Lula's Environmental Lulus


Over the past six years, Bush II has played the role of environmental villain in the eyes of many greens. This has been especially true on the issue of climate change. Based on his performance at the recent G8 summit in Heiligendamm, however, where he committed, at least rhetorically, to the need for reductions in greenhouse gases and to participation in United Nations talks seeking a successor treaty to the Kyoto Protocol, Bush II may be starting to sing a greener tune. If so, who will replace his misunderstandings of, and obliviousness to, the science underpinning many environmental issues?

Enter a new contender: Luiz Inácio Lula da Silva, President of Brazil. Lula, on the sidelines at the G8 summit as part of the parallel meeting of the "G5" five largest developing countries (China, India, Mexico, Brazil, and South Africa), may be staking his claim to the mantle of scientific skeptic that Bush II may now be casting aside. Witness Lula's strange statement (reported in the Financial Times) that

We have to remember that everything we do from here on will not diminish the effect of the gases that are causing global warming today because they are the gases of the past.


Climate scientists, not to mention others interested in the global climate change issue, will surely be fascinated to learn from Lula the difference between "gases of the past" and those of today and tomorrow. If generalized, Lula's logic could be used to justify perpetual inaction because it suggests that nothing one can do on any particular "today" can affect the harms caused by greenhouse gases accumulated prior to that "today". Such inaction, especially coupled with rejection of science, characterizes a number of Lula's environmental policies, from continued deforestation of Brazil's Amazon and Atlantic rainforests to planned dammings of the Amazon river itself, which would almost certainly lead to extinction of much of the river's hyperdiversity of fresh water fish. In fact, just as Bush II has been known to attempt to muzzle government agencies and their staff who question the scientific soundness of his administration's environmental policies, Lula similarly punished Brazil's environmental agency, after it opposed the damming for biological reasons, by subdividing it into two, less powerful, agencies.
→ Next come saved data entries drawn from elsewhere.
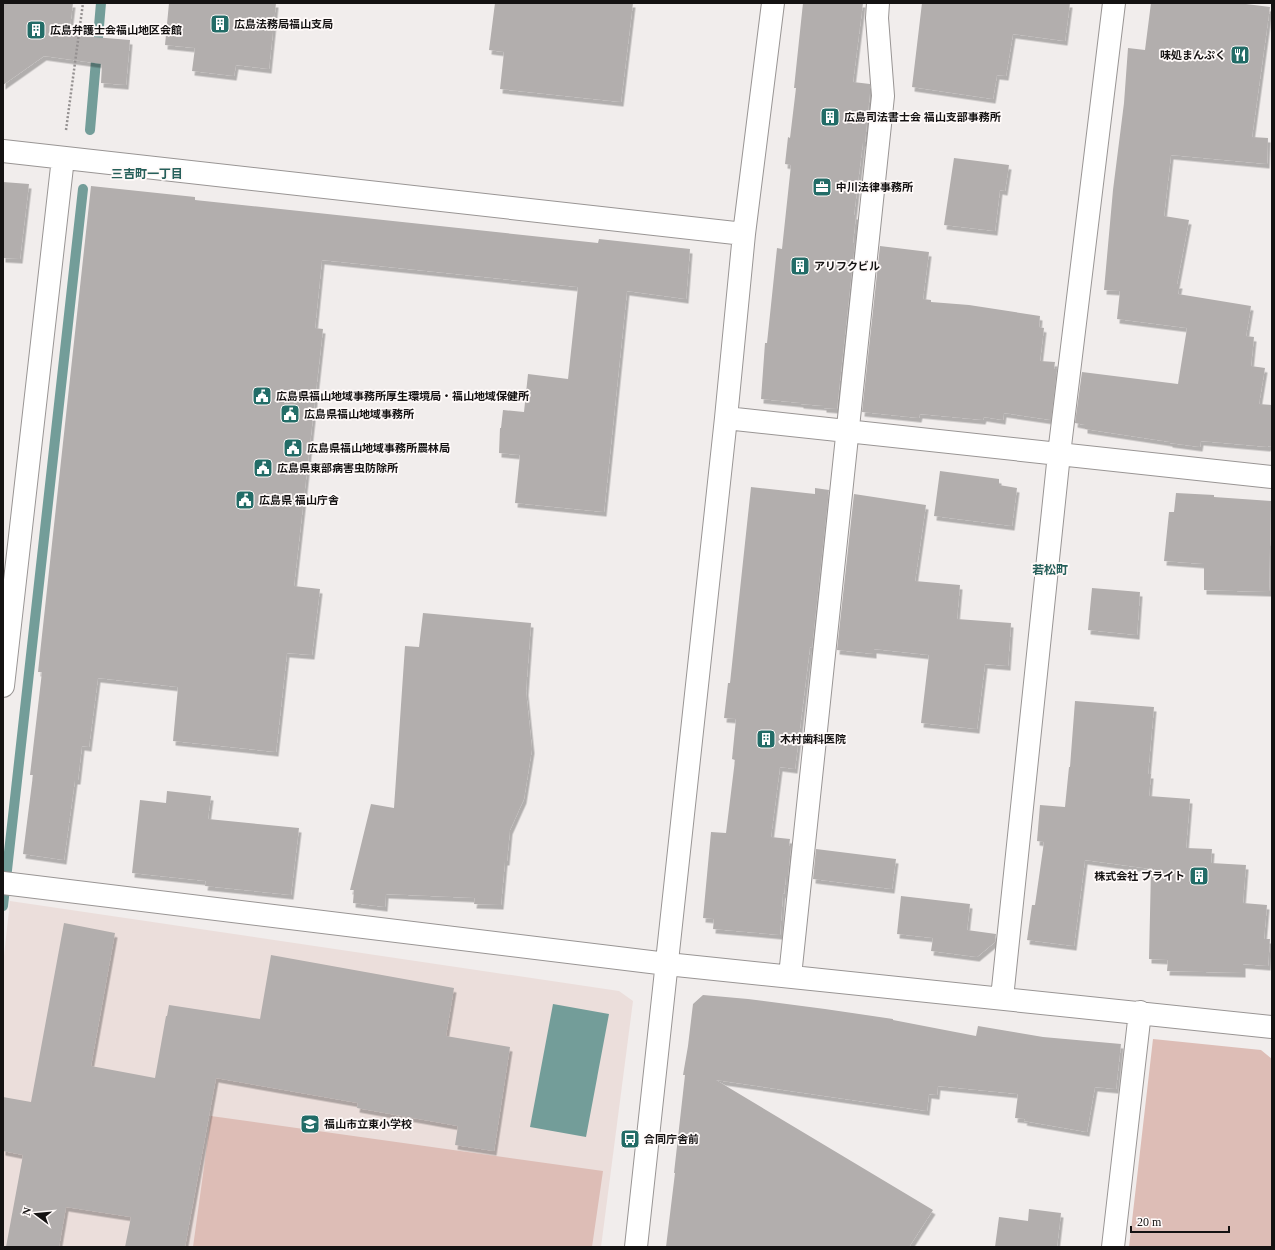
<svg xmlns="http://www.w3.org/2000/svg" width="1275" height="1250" viewBox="0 0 1275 1250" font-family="'Times New Roman','Noto Sans JP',serif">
	<defs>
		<filter id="shadow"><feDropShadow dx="2.5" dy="4.5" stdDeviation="0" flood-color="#0004"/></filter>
	</defs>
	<rect width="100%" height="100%" fill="#f1edec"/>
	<!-- built -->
	<path fill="#ebdedb" d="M10 901 619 991 633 1001 601 1247H3V965Z"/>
	<!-- green -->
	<path fill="#ddbdb6" d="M1153 1039 1261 1050 1272 1059V1247H1129Z
		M211 1116 603 1171 592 1247H193Z"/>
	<!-- water -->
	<path fill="#739d99" d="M553 1004 609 1014 586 1137 530 1127Z"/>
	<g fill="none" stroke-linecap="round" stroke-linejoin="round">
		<!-- stream -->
		<path stroke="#739d99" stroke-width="10" d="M90 130 101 3
			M3 906 83 189"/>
	</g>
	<!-- building -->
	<path fill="#b2aead" filter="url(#shadow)" d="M3 3H73L69 35 130 40 126 85 101 83 102 64 44 56 3 85Z
		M169 3H276L269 69 236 65 234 76 192 71 195 48 165 45Z
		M495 3H633L621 102 500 89 504 52 489 50Z
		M803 3H863L853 82 870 84V93L865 142H863L854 215H856L853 243H855L837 409 824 408V406L801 404V403L761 399 765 343H767L777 248 782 249 791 165 785 164 788 137 790 138 796 88H794Z
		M922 3H1070L1065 41 1013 34 1006 76 997 75 993 99 912 87Z
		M1151 3H1238L1270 7 1252 137 1268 138 1267 164 1171 155 1164 216 1189 220 1177 284H1180L1178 294 1251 306 1246 336 1254 337 1251 366 1265 368 1259 404 1272 405V447L1268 446V447L1201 441 1200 447 1170 443V442L1085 429V425L1075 423 1082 372 1178 384 1187 328 1117 319 1120 291 1104 290 1113 190 1124 103 1128 48 1145 50Z
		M954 158 1009 165 1005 191 1000 190 995 231 944 225Z
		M3 182 29 184 20 259 3 258Z
		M91 186 195 197V200L598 243 599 239 690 249 686 299 627 291 604 512 515 503 520 455 499 453 500 428H501L503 410 524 412 528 374 568 379 578 287 322 260 315 328 323 329 294 586 320 589 312 655 287 653 276 752 173 741 178 687 98 678 89 747 82 746 78 780H75L64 860 23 854 33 775H30L42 672H38Z
		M880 246 929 252 923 299 931 300V302L969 305 1040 316 1039 327 1044 328 1040 361 1055 362 1054 369H1057L1051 420 1004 413 1003 420 984 417 983 420 920 414 919 418 862 412Z
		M940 471 999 479V485L1017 488 1012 526 934 516Z
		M751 487 815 494V488L829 490 812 648 810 647 795 769 780 767 771 837 790 839 789 846H791L788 876H786L784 894 783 893 780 935 713 929 714 919 703 918 711 832 726 833 735 760 732 759 736 719 724 718 728 683H730Z
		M1176 493 1214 495V497L1271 501 1269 592 1204 590V564L1164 561 1169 512H1174Z
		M854 494 926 505 915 581 960 585 957 619 1011 623 1008 666 985 664 977 729 921 723 929 655 874 649V654L837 650Z
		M1092 588 1140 592 1137 635 1088 630Z
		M423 613 531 623 526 691 532 749 524 799 510 830 507 861H505L501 905 474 904 475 898 386 894 385 907 353 903 354 890H350L371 804 394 808 405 646 419 647Z
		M1075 701 1154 707 1148 774H1151L1149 796 1190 799 1186 848 1212 849 1211 863 1246 865 1243 903 1267 905 1264 939H1270L1268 966 1243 964V973L1167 971 1168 960 1149 959 1151 869 1085 860 1074 946 1027 940 1032 905H1035L1044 842 1037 841 1040 805 1065 807 1069 767H1070Z
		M167 791 211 796 208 819 299 828 291 895 205 886 206 881 132 873 140 800 166 803Z
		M816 849 896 859 892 889 813 879Z
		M901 896 970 904 967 930 996 934 995 942 977 957 931 951 933 938 897 934Z
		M64 923 115 933 91 1066 155 1078 166 1016H167L169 1005 260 1019 271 955 454 988 446 1036 510 1047 494 1151 455 1145 458 1126 357 1108 358 1103 216 1078 185 1247H125L131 1217 66 1207 59 1247H6L23 1155 3 1151V1097L31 1102Z
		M703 995 748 999 825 1009 893 1019V1020L976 1036 978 1026 1043 1037 1121 1044 1116 1089 1095 1087 1087 1132 1024 1121 1025 1119 1015 1118 1018 1094 938 1086 937 1095 929 1094 927 1111 716 1080 933 1210 909 1247H666L675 1173H674L685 1075H683L688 1046 693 1004Z
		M1029 1209 1061 1213 1057 1247H995L999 1217 1028 1221Z"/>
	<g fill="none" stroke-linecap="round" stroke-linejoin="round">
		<defs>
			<path id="minor" d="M3 151 744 234
				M726 418 1272 477
				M3 686 63 158
				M3 883 667 964 1272 1027
				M790 976 883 96 877 18 878 3
				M1002 998 1059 454 1114 3
				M636 1247 726 418 744 234 773 3
				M1113 1247 1140 1012"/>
		</defs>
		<!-- minor casing -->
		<use href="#minor" stroke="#999594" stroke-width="24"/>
		<!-- path -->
		<path stroke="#949090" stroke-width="2.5" stroke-dasharray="2 2" stroke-linecap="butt" d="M66 130 83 3"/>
		<!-- minor -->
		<use href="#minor" stroke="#fff" stroke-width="22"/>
	</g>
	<!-- icons -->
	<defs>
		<symbol id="building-square" viewBox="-11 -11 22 22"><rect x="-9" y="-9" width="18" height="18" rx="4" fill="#226c67" stroke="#fffaf9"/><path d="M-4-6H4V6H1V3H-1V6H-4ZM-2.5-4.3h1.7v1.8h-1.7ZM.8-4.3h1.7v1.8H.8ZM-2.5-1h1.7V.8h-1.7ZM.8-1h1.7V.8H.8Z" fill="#fff"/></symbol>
		<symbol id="restaurant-square" viewBox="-11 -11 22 22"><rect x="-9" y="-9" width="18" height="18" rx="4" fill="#226c67" stroke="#fffaf9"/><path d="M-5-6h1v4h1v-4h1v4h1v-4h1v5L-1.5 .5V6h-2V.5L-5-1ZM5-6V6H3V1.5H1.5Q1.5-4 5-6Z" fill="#fff"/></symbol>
		<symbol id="office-square" viewBox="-11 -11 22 22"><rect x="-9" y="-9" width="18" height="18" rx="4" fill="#226c67" stroke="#fffaf9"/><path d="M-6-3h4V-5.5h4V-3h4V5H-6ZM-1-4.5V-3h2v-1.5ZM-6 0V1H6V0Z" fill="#fff"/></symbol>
		<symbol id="civic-square" viewBox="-11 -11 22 22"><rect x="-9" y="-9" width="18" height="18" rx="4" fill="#226c67" stroke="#fffaf9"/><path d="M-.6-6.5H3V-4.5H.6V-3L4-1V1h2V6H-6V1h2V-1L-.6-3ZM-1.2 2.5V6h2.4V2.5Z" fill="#fff"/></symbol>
		<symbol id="school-square" viewBox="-11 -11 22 22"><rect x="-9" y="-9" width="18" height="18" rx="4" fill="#226c67" stroke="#fffaf9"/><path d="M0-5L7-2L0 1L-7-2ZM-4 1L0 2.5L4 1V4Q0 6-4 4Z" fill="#fff"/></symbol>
		<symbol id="bus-square" viewBox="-11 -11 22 22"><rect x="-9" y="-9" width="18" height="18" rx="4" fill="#226c67" stroke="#fffaf9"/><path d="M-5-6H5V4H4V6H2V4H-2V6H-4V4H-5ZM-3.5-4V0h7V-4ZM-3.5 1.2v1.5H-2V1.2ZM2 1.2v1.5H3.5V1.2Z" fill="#fff"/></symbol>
	</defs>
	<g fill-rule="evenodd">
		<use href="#building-square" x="209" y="13" width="22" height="22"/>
		<use href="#building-square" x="25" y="19" width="22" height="22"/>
		<use href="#restaurant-square" x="1229" y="44" width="22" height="22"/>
		<use href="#building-square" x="819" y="106" width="22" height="22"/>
		<use href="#office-square" x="811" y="176" width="22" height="22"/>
		<use href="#building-square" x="789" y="255" width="22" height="22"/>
		<use href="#civic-square" x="251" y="385" width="22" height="22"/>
		<use href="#civic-square" x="279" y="403" width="22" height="22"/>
		<use href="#civic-square" x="282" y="437" width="22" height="22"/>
		<use href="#civic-square" x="252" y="457" width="22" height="22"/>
		<use href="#civic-square" x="234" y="489" width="22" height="22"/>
		<use href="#building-square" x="755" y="728" width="22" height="22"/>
		<use href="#building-square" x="1188" y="865" width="22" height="22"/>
		<use href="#school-square" x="299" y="1113" width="22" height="22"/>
		<use href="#bus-square" x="619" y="1128" width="22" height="22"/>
	</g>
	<g text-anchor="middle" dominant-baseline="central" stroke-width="3.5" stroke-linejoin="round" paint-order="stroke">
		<!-- poi labels -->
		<g font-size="11" font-weight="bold" fill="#141212" stroke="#fffaf9" text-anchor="start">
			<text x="234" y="24">広島法務局福山支局</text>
			<text x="50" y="30">広島弁護士会福山地区会館</text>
			<text x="1226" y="55" text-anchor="end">味処まんぷく</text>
			<text x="844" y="117">広島司法書士会 福山支部事務所</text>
			<text x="836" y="187">中川法律事務所</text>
			<text x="814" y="266">アリフクビル</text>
			<text x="276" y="396">広島県福山地域事務所厚生環境局・福山地域保健所</text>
			<text x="304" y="414">広島県福山地域事務所</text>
			<text x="307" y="448">広島県福山地域事務所農林局</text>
			<text x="277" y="468">広島県東部病害虫防除所</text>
			<text x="259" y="500">広島県 福山庁舎</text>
			<text x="780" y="739">木村歯科医院</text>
			<text x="1185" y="876" text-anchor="end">株式会社 ブライト</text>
			<text x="324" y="1124">福山市立東小学校</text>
			<text x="644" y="1139">合同庁舎前</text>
		</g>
		<!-- neighbourhood labels -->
		<g font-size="12" font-weight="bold" fill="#265f5a" stroke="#fffaf9">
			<text x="147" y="174">三吉町一丁目</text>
			<text x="1050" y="570">若松町</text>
		</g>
	</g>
	<!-- border -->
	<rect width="1275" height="1250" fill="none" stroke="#141212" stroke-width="8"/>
	<!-- north arrow -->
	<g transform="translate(36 1214) rotate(286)" stroke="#fffaf9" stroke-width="3" paint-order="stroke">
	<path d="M0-3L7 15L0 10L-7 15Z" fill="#141212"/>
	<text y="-6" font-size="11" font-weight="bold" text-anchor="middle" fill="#141212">N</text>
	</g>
	<!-- scale -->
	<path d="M1131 1226v6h98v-6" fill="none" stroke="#141212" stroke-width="2"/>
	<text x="1137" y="1226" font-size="12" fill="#141212" stroke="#fffaf9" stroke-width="3" paint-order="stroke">20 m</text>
</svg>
However, Lula will have to work diligently if he is to succeed Bush II as the world's most prominent leading scientific skeptic. One of his very own G5 colleagues, President Thabo Mbeki of South Africa, has a large headstart, having achieved worldwide notoriety for doubting that HIV causes AIDS. One can only hope that Lula reconsiders his current path; here, too, he might look to Bush II, especially the last two weeks of Damascene conversion.

1 Comments:

Blogger Rebecca Bratspies said...

Andy

Don't you think that when Lulu referred to the "gases of the past" what he was trying to convey was that there is already an accumulation of excess greenhouse gases due to past human activities and that this accumulation is already causing some degree of climate change. I read his remarks as rightly pointing out that the conversation about reductions going forward will not alter the fact that, even if the world's leaders get their act together enough to drastically reduce or eliminate ongoing emissions that continue to increase CO2 concentrations in the atmosphere due to human activity, we have to cope with the increased levels that are a ramifaction of past activities.